[Dataset entries]
☆ ☆ ☆ ☆ ☆ ☆ ☆

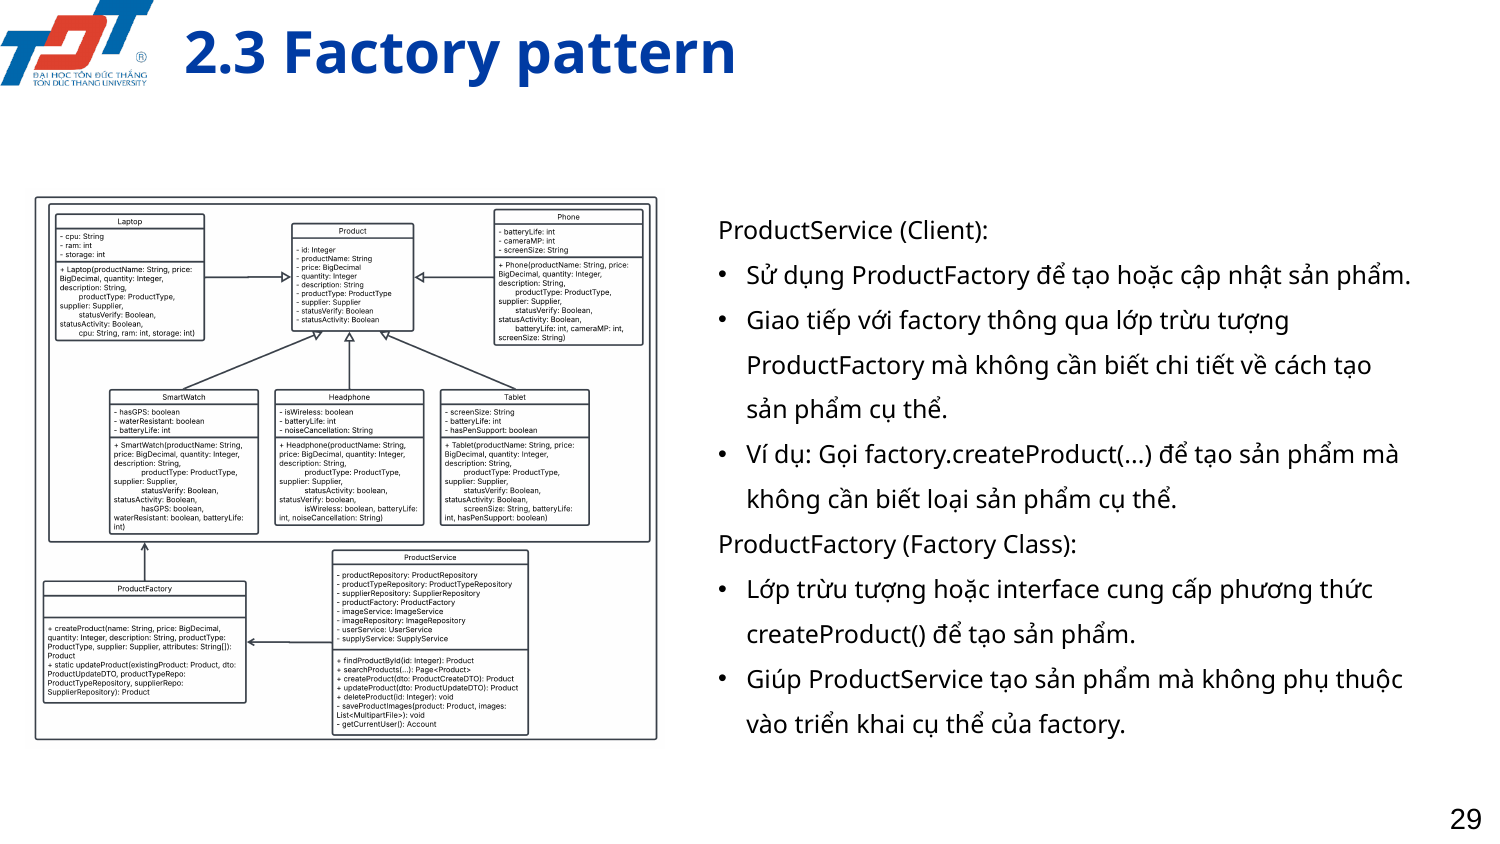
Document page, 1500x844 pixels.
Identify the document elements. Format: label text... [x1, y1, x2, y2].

text_box ProductService (Client): Sử dụng ProductFactory để tạo hoặc cập nhật sản phẩm. Giao tiếp với factory thông qua lớp trừu tượng ProductFactory mà không cần biết chi tiết về cách tạo sản phẩm cụ thể. Ví dụ: Gọi factory.createProduct(...) để tạo sản phẩm mà không cần biết loại sản phẩm cụ thể. ProductFactory (Factory Class): Lớp trừu tượng hoặc interface cung cấp phương thức createProduct() để tạo sản phẩm. Giúp ProductService tạo sản phẩm mà không phụ thuộc vào triển khai cụ thể của factory. [703, 199, 1436, 739]
picture [0, 0, 155, 86]
picture [25, 188, 665, 749]
title 2.3 Factory pattern [169, 0, 1436, 94]
text_box 29 [1435, 793, 1500, 844]
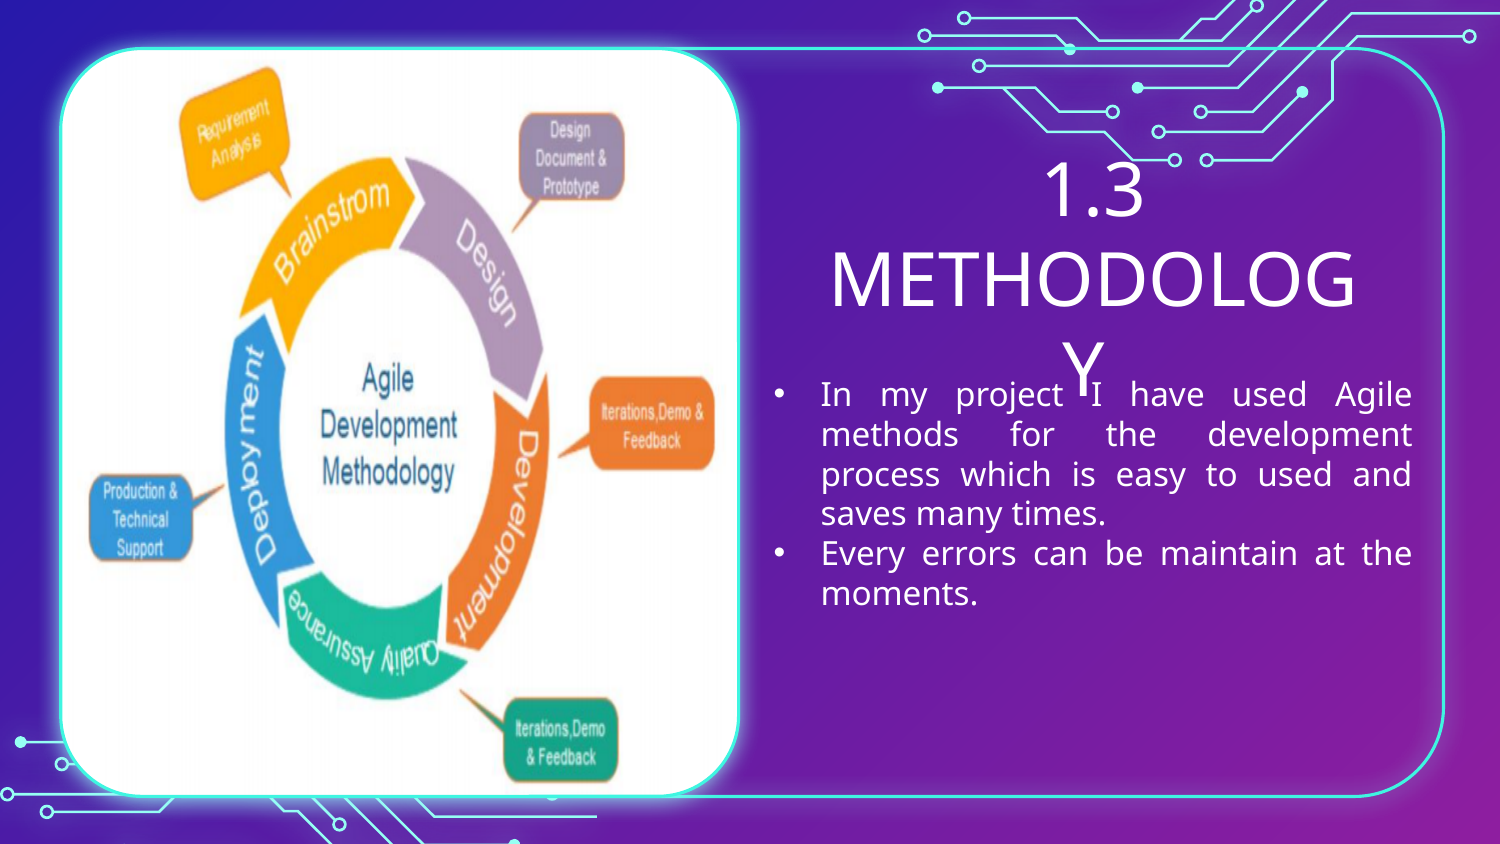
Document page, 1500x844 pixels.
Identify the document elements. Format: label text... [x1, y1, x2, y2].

text_box [712, 48, 1444, 797]
text_box 1.3 METHODOLOGY [818, 229, 1369, 323]
text_box [60, 48, 739, 797]
text_box In my project I have used Agile methods for the development process which is easy to used and saves many times. Every errors can be maintain at the moments. [773, 323, 1414, 662]
text_box [701, 48, 756, 797]
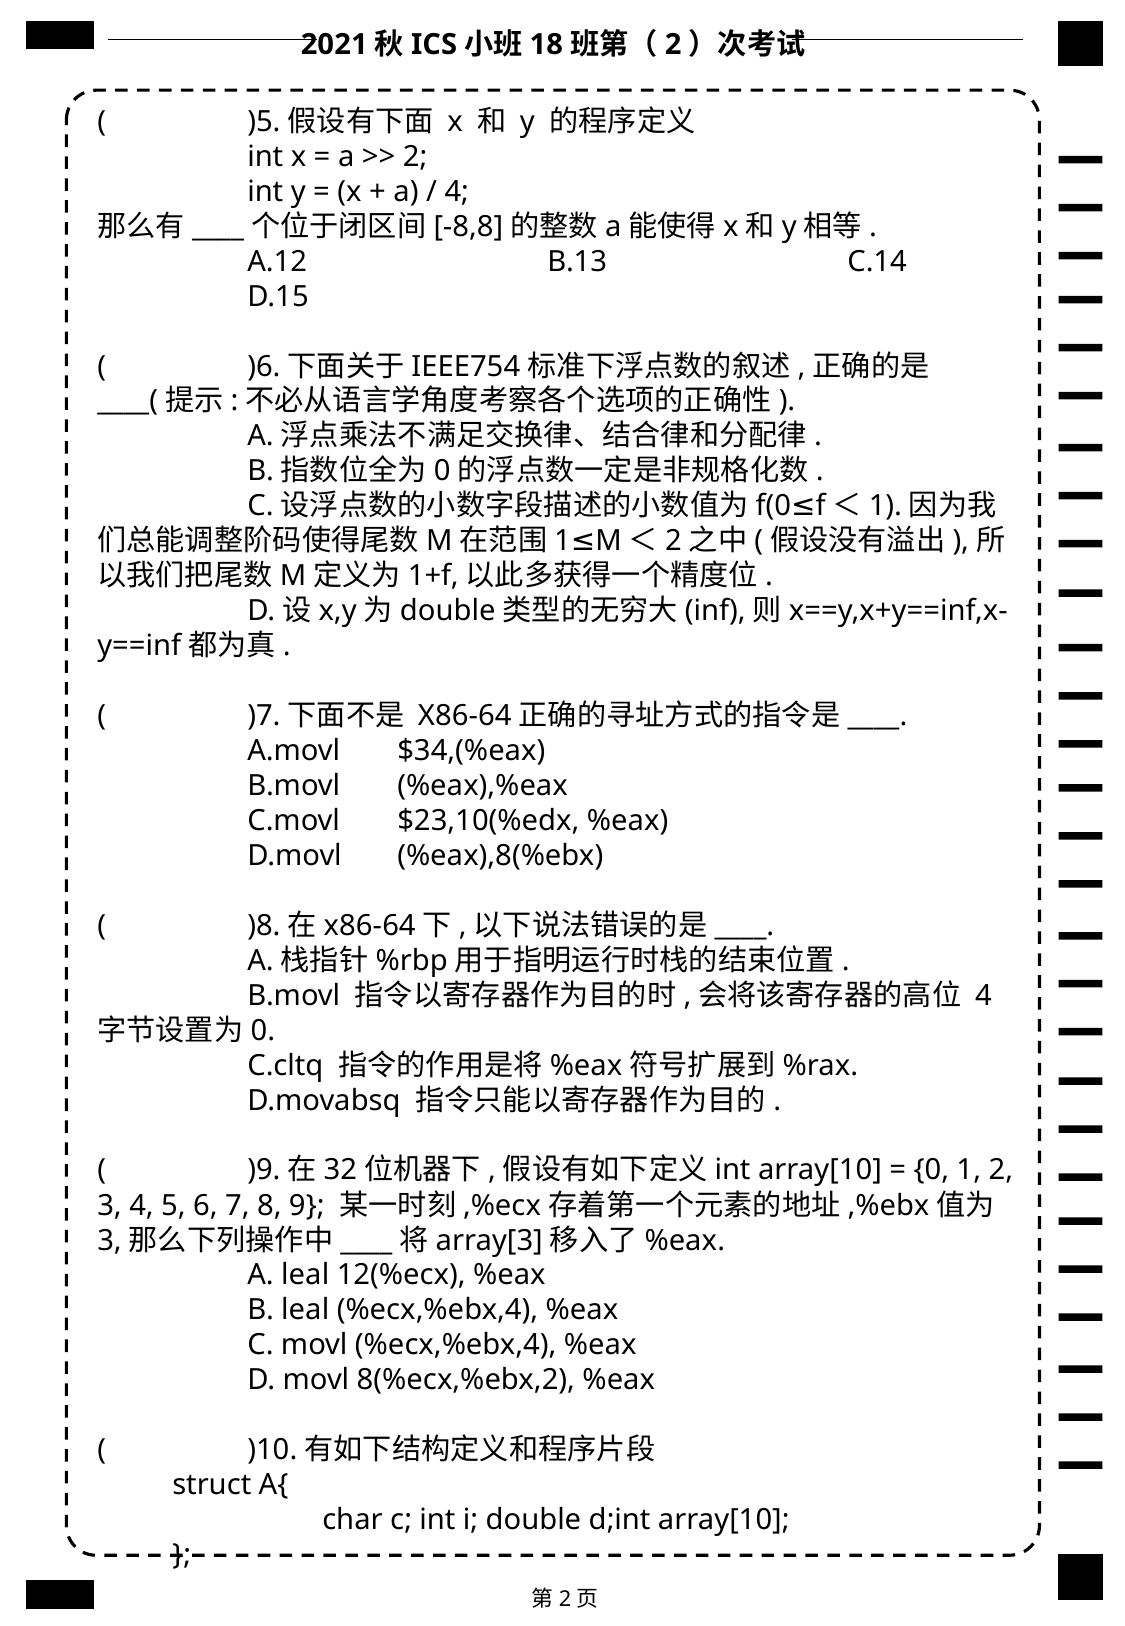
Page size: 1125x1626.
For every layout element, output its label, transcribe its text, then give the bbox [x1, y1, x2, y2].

☆ ☆ ☆ ☆ ☆ ☆ ☆

#### [Job]
Could you return each entry word for word, with the images omitted?

#### [Solution for this problem]
Document page, 1500x844 pixels.
Identify the document elements. Format: label text... [x1, y1, x2, y2].

text_box ProductService (Client): Sử dụng ProductFactory để tạo hoặc cập nhật sản phẩm. Giao tiếp với factory thông qua lớp trừu tượng ProductFactory mà không cần biết chi tiết về cách tạo sản phẩm cụ thể. Ví dụ: Gọi factory.createProduct(...) để tạo sản phẩm mà không cần biết loại sản phẩm cụ thể. ProductFactory (Factory Class): Lớp trừu tượng hoặc interface cung cấp phương thức createProduct() để tạo sản phẩm. Giúp ProductService tạo sản phẩm mà không phụ thuộc vào triển khai cụ thể của factory. [703, 199, 1436, 739]
picture [0, 0, 155, 86]
picture [25, 188, 665, 749]
title 2.3 Factory pattern [169, 0, 1436, 94]
text_box 29 [1435, 793, 1500, 844]
Document page, 1500x844 pixels.
Identify the document elements. Format: label text... [x1, y1, x2, y2].

text_box [712, 48, 1444, 797]
text_box 1.3 METHODOLOGY [818, 229, 1369, 323]
text_box [60, 48, 739, 797]
text_box In my project I have used Agile methods for the development process which is easy to used and saves many times. Every errors can be maintain at the moments. [773, 323, 1414, 662]
text_box [701, 48, 756, 797]
Page size: 1125x1626.
For every layout element, output its label, transcribe its text, then give the bbox [x1, y1, x2, y2].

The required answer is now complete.